The UK ‘s National Institute for Health and Clinical Excellence (NICE) has recently ruled that four drugs used to treat advanced kidney cancer are not effective enough to warrant their coverage by the National Health Service (NHS). NICE estimated that the drugs cost between £71,500 and £171,300 per QALY, far exceeding the typical NICE cut-off of £30,000 per QALY.
This isn’t the first controversial decision by NICE. The BMJ reports on a survey of England ‘s primary care trusts (with which patients can lodge an ‘exceptional request’ for drugs to be funded that are not approved by NICE), showing large differences in the policies and processes for approving such requests or appeals.
Moreover, the impact of NICE decisions does not remain solely in the UK . The US has been watching and studying NICE, as part of an effort to rein in the more than US$2 trillion (16% of US GDP) it spends on healthcare each year.

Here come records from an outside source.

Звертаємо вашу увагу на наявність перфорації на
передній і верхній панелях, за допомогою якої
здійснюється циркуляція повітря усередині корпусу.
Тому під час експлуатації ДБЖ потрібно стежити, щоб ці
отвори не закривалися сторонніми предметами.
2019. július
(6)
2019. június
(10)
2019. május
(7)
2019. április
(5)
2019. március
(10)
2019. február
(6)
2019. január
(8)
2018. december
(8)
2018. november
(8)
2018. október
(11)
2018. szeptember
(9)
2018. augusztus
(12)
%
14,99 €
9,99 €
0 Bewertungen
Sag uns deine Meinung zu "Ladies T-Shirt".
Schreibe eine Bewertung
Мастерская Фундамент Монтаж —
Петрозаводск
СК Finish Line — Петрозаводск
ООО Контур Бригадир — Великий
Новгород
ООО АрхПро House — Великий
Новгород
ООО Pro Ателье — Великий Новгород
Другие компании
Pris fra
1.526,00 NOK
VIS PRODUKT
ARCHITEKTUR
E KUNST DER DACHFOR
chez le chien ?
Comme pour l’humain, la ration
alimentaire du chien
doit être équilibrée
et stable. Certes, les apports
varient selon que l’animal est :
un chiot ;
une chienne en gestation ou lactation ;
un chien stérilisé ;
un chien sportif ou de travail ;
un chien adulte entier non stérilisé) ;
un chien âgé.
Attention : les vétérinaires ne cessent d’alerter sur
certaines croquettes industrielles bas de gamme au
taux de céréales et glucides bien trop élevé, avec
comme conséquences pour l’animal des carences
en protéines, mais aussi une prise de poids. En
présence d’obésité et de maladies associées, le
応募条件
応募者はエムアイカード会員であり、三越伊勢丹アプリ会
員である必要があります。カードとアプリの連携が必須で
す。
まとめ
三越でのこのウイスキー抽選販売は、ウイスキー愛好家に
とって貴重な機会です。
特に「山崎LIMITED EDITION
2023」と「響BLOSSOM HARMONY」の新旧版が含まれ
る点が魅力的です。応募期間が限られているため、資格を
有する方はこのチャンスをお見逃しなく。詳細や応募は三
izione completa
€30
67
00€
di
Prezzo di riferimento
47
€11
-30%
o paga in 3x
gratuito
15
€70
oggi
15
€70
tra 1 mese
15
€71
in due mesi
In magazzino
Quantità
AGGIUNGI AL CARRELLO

A bill was introduced into the US Senate to establish the Health Care Comparative Effectiveness Research Institute, which would review evidence and conduct studies to determine which drugs and devices provide the best clinical outcomes. Annual funding for the institute after 5 years is projected to be US$300 million.
Another strategy used by the US to manage such high-cost medications is to incorporate co-insurance into the tiered drug co-payment system. In the tiered system, drugs are prioritised to tiers 1, 2, or 3 based on the payers’ preference for the drugs, and patients are required to pay a fixed fee (a ‘co-pay’ based on the tier, see below).
Typical co-pays for tiered drugs in the US healthcare system
Tier 1 (typically generic drugs): $5 to $10
Tier 2: $20 to $30
Tier 3: over $50
Co-insurance is sometimes referred to as tier 4 drugs, but instead of a fixed amount for co-payment, the consumer is charged a percentage of the overall drug cost (usually 20% to 33%). Co-insurance is applied to drugs with very high price tags, such as the latest biologic drugs developed for cancer and other chronic illnesses that require long-term therapy. For a drug that costs $100,000 per year, the tier 4 co-payment (or co-insurance cost) could be more than $30,000 for the patient.
Sir Michael Rawlins, who (in an interview with The Observer) vehemently criticised the pharmaceutical industry for ‘perverse incentives’ to increase the price of drugs, also pointed out that “we have a finite amount of money for healthcare, and if you spend money one way, you can’t spend it in another”. Nonetheless, the cost-effectiveness criteria used by NICE may be under review next year.
Another proposal under consideration by the NHS is to base drug pricing on the value a drug offers, not on the cost to develop it. Currently, the UK Department of Health negotiates with the Association of the British Pharmaceutical Industry to set price controls and profit caps for pharmaceutical manufacturers.
With rumours of co-pays being instituted in the NHS and a US presidential election in full swing (see the August 21 edition of the New England Journal of Medicine for a review of each candidate’s health care plan) , health economists will be making more of these decisions with other stakeholder.